From: Samantha Atkins (email@example.com)
Date: Fri Apr 06 2001 - 01:40:10 MDT
Brian Atkins wrote:
> Samantha Atkins wrote:
> > "Eliezer S. Yudkowsky" wrote:
> > >
> > > I'm also more inclined to trust an AI more than a person... maybe even
> > > more than I'd trust myself, since I'm not designed for recursive
> > > self-improvement. Actually, I should amend that: After I've been around
> > > an AI and had a chance to chat with ver, then I expect to wind up
> > > justifiably trusting that AI's seed morality around as much as I'd trust a
> > > human seed morality, and I can also foresee the possibility of standing in
> > > the AI's presence and just being overawed by vis seed morality. Either
> > > way, I also expect to wind up trusting that AI's transcendence protocol to
> > > preserve morality significantly more than I'd trust a human-based
> > > transcendence protocol to preserve morality.
> > >
> > I don't see how this follows.
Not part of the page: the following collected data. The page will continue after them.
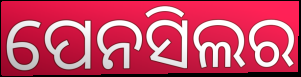
ପେନସିଲର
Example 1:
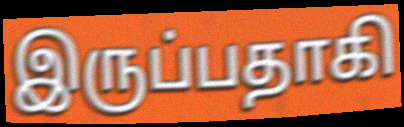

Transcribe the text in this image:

இருப்பதாகி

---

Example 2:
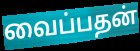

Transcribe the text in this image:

வைப்பதன்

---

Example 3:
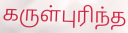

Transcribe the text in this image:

கருள்புரிந்த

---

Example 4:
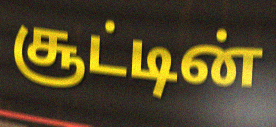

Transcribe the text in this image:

சூட்டின்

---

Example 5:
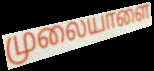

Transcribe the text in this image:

முலையாளை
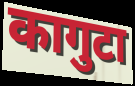
कागुटा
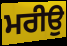
ਮਰੀਉ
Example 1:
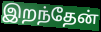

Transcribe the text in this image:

இறந்தேன்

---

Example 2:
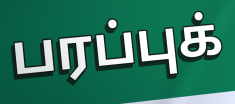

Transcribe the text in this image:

பரப்புக்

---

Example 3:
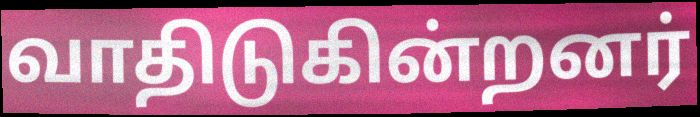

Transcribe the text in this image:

வாதிடுகின்றனர்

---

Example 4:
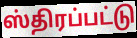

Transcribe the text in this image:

ஸ்திரப்பட்டு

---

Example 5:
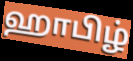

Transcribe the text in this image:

ஹாபிழ்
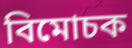
বিমোচক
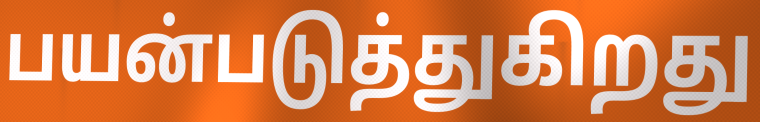
பயன்படுத்துகிறது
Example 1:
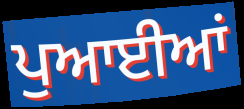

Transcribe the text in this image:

ਪੁਆਈਆਂ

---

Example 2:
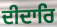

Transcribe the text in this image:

ਦੀਦਾਰਿ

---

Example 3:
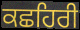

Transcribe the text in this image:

ਕਛਹਿਰੀ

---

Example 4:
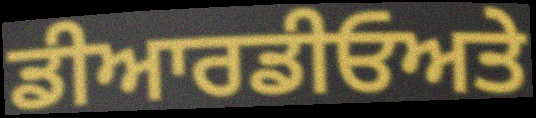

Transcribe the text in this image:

ਡੀਆਰਡੀਓਅਤੇ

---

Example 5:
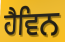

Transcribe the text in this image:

ਹੈਵਿਨ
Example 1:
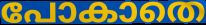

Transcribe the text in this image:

പോകാതെ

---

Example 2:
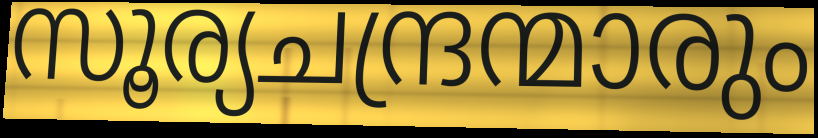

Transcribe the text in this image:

സൂര്യചന്ദ്രന്മാരും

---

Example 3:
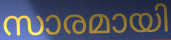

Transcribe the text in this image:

സാരമായി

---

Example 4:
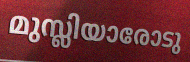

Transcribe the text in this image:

മുസ്ലിയാരോടു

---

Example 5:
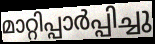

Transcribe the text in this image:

മാറ്റിപ്പാർപ്പിച്ചു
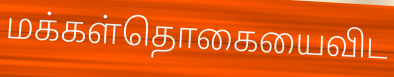
மக்கள்தொகையைவிட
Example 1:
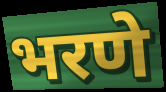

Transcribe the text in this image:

भरणे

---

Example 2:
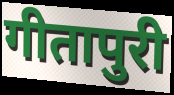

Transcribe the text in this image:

गीतापुरी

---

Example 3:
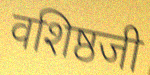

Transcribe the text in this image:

वशिष्ठजी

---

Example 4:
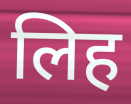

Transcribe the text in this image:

लिह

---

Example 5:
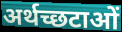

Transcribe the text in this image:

अर्थच्छटाओं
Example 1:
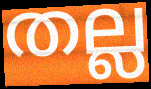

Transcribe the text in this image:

തല്ല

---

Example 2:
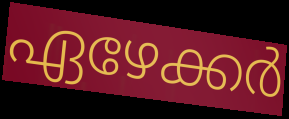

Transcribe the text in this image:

ഏഴേക്കർ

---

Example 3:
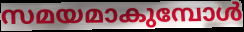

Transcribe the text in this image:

സമയമാകുമ്പോൾ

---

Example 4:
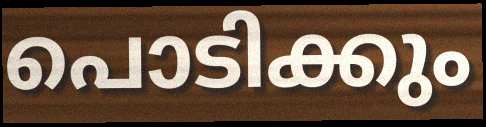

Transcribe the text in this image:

പൊടിക്കും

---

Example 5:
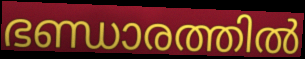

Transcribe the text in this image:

ഭണ്ഡാരത്തിൽ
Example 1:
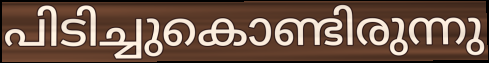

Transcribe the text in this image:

പിടിച്ചുകൊണ്ടിരുന്നു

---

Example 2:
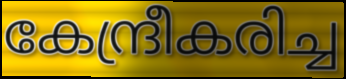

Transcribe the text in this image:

കേന്ദ്രീകരിച്ച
If you upload a human who quickly
> > self-improves ver capabilities and becomes an SI and if
> > super-intelligence brings with it expanded moral/ethical understanding
> > then I see no reason this combination is less trustworthy than starting
> > from scratch and only putting in what you believe should be there in the
> > beginning. Yes a lot of evolved complicated behavior and conditioning
> > is not present in the AI. But some of that complicated behavior and
> > conditioning is also the bed of universal compassion and utter
> > Friendliness.
> Lot of ifs there...
> What it seems to come down to is you are either relying on objective
> morality (in which an AI should do better since it has less evolved
> crap to deal with), or a natural convergence to the "Friendly zone". In
> which case we also argue that a properly designed AI should easily
> outperform a human attempting to upgrade him/herself. The reason I think
> is easy to see: you can't really predict in advance which particular
> human will become utterly Friendly vs. which particular human will become
> the next Hitler when presented with the total power uploading/becoming a
> SI would give them. History has shown a tendency for power to corrupt
> humans. At least with an AI we can sharply reduce the risks by a) designing
> it right b) testing testing testing
I think you may have accidentally palmed a card there. If you assume
morality is objective then increasing intelligence will tend toward it
whether that intelligence is posthuman or AI. Similarly, if the
Friendly Zone is what things naturally converge to with higher
intelligence then again I don't see that it would matter. History is
irrelevant. Total power for what? By definition the posthuman is no
longer human. Power over the relative equivalent mentally of ants? Who
would care for that?
I don't agree the AI reduces the risk. You have to put in selectively
much of the good that humans have as well as avoiding the ill.
> You want to talk about who designs the first AI? Well who decides who gets
> to be the first upload?
Actually, no, I don't want to talk about either one.